[Exercise task]
Convert these data into a JSON list of strings, with one string per line and blank lines omitted.

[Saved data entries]
**********

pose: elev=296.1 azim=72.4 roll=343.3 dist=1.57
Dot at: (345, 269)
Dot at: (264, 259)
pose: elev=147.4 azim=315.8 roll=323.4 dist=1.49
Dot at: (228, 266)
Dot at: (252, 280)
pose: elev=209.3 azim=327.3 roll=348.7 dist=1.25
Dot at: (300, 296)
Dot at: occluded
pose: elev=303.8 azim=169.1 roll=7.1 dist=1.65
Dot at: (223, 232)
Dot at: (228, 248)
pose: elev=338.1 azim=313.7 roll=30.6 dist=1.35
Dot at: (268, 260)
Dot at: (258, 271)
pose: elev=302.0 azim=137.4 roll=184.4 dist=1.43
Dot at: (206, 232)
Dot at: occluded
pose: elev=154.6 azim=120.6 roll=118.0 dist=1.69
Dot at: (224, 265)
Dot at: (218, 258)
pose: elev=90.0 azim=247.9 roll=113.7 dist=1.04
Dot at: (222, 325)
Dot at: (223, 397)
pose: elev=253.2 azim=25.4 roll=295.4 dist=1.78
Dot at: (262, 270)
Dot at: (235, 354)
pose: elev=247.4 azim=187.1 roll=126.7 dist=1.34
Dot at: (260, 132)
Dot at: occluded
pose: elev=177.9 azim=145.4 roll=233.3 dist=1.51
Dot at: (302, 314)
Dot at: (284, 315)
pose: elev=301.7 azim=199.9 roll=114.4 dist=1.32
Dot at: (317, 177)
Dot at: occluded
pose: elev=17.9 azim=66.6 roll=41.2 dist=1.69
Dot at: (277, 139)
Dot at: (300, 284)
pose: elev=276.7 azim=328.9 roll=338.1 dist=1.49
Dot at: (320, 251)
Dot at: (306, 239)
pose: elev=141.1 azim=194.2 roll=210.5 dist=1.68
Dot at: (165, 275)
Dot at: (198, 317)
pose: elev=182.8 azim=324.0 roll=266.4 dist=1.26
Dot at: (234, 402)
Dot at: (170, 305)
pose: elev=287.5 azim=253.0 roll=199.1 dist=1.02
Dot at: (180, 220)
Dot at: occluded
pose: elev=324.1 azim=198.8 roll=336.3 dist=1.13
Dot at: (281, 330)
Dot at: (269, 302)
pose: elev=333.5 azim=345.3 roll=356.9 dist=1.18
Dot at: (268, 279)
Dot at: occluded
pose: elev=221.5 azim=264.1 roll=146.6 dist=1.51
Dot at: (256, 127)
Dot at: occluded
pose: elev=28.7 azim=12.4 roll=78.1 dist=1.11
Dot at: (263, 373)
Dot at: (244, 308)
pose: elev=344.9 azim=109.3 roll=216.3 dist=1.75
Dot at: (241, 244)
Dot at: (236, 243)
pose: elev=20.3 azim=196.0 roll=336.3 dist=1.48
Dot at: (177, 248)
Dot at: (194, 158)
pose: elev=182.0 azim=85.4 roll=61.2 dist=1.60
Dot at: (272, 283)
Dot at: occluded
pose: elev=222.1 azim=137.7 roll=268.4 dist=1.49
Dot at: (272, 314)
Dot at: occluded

**********

[Right answer]
[
  "pose: elev=296.1 azim=72.4 roll=343.3 dist=1.57",
  "Dot at: (345, 269)",
  "Dot at: (264, 259)",
  "pose: elev=147.4 azim=315.8 roll=323.4 dist=1.49",
  "Dot at: (228, 266)",
  "Dot at: (252, 280)",
  "pose: elev=209.3 azim=327.3 roll=348.7 dist=1.25",
  "Dot at: (300, 296)",
  "Dot at: occluded",
  "pose: elev=303.8 azim=169.1 roll=7.1 dist=1.65",
  "Dot at: (223, 232)",
  "Dot at: (228, 248)",
  "pose: elev=338.1 azim=313.7 roll=30.6 dist=1.35",
  "Dot at: (268, 260)",
  "Dot at: (258, 271)",
  "pose: elev=302.0 azim=137.4 roll=184.4 dist=1.43",
  "Dot at: (206, 232)",
  "Dot at: occluded",
  "pose: elev=154.6 azim=120.6 roll=118.0 dist=1.69",
  "Dot at: (224, 265)",
  "Dot at: (218, 258)",
  "pose: elev=90.0 azim=247.9 roll=113.7 dist=1.04",
  "Dot at: (222, 325)",
  "Dot at: (223, 397)",
  "pose: elev=253.2 azim=25.4 roll=295.4 dist=1.78",
  "Dot at: (262, 270)",
  "Dot at: (235, 354)",
  "pose: elev=247.4 azim=187.1 roll=126.7 dist=1.34",
  "Dot at: (260, 132)",
  "Dot at: occluded",
  "pose: elev=177.9 azim=145.4 roll=233.3 dist=1.51",
  "Dot at: (302, 314)",
  "Dot at: (284, 315)",
  "pose: elev=301.7 azim=199.9 roll=114.4 dist=1.32",
  "Dot at: (317, 177)",
  "Dot at: occluded",
  "pose: elev=17.9 azim=66.6 roll=41.2 dist=1.69",
  "Dot at: (277, 139)",
  "Dot at: (300, 284)",
  "pose: elev=276.7 azim=328.9 roll=338.1 dist=1.49",
  "Dot at: (320, 251)",
  "Dot at: (306, 239)",
  "pose: elev=141.1 azim=194.2 roll=210.5 dist=1.68",
  "Dot at: (165, 275)",
  "Dot at: (198, 317)",
  "pose: elev=182.8 azim=324.0 roll=266.4 dist=1.26",
  "Dot at: (234, 402)",
  "Dot at: (170, 305)",
  "pose: elev=287.5 azim=253.0 roll=199.1 dist=1.02",
  "Dot at: (180, 220)",
  "Dot at: occluded",
  "pose: elev=324.1 azim=198.8 roll=336.3 dist=1.13",
  "Dot at: (281, 330)",
  "Dot at: (269, 302)",
  "pose: elev=333.5 azim=345.3 roll=356.9 dist=1.18",
  "Dot at: (268, 279)",
  "Dot at: occluded",
  "pose: elev=221.5 azim=264.1 roll=146.6 dist=1.51",
  "Dot at: (256, 127)",
  "Dot at: occluded",
  "pose: elev=28.7 azim=12.4 roll=78.1 dist=1.11",
  "Dot at: (263, 373)",
  "Dot at: (244, 308)",
  "pose: elev=344.9 azim=109.3 roll=216.3 dist=1.75",
  "Dot at: (241, 244)",
  "Dot at: (236, 243)",
  "pose: elev=20.3 azim=196.0 roll=336.3 dist=1.48",
  "Dot at: (177, 248)",
  "Dot at: (194, 158)",
  "pose: elev=182.0 azim=85.4 roll=61.2 dist=1.60",
  "Dot at: (272, 283)",
  "Dot at: occluded",
  "pose: elev=222.1 azim=137.7 roll=268.4 dist=1.49",
  "Dot at: (272, 314)",
  "Dot at: occluded"
]